Geological size classes (Wentworth/ISO 14688)
- Gravel: > 2 mm — crushed, not sieved in most lab work
- Sand: 63 µm – 2 mm — sieve-fractionable, ASTM sieves 10–230
- Silt: 2 – 63 µm — fine sieves, transitioning to air classification
- Clay: < 2 µm — sub-sieve; requires sedimentation or laser diffraction
Sieve range vs. milling range
Standard wire-cloth sieves are practical down to approximately 20–38 µm (ASTM 635–400 mesh). Below that, particles bridge the mesh, electrostatic forces dominate gravity, and separations become unreliable. Planetary ball milling extends the practical range from the coarse sieve floor down to approximately 0.1 µm for hard brittle materials — roughly 3.5 decades below where sieving stops.
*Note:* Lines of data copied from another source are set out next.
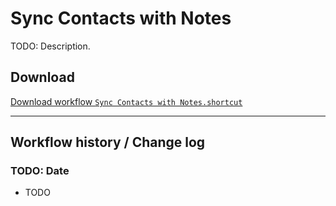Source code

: # Sync Contacts with Notes

TODO: Description.

## Download

[Download workflow `Sync Contacts with Notes.shortcut`](<Sync Contacts with Notes.shortcut?raw=1>)

---

## Workflow history / Change log

### TODO: Date

- TODO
Measurement methods by size range
- > 45 µm: dry or wet sieving (ASTM E11 / Tyler)
- 1–2000 µm: laser diffraction (ISO 13320); reports D10/D50/D90
- 0.01–10 µm: dynamic light scattering (DLS / photon correlation spectroscopy)
- < 1 µm (nanoparticles): DLS, TEM, BET surface area
Report the measurement method alongside the size value — D50 by laser diffraction and sieve-pass size are not interchangeable.
Sub-sieve milling note
When your target size falls in the Very fine (10–44 µm) or Ultrafine/sub-sieve (< 10 µm) band, sieving cannot be used to confirm the result. Planetary ball milling to the target size followed by laser diffraction is the standard analytical sample-prep workflow. The BKBM-V2S reaches 0.1 µm minimum output with appropriate media and cycle time.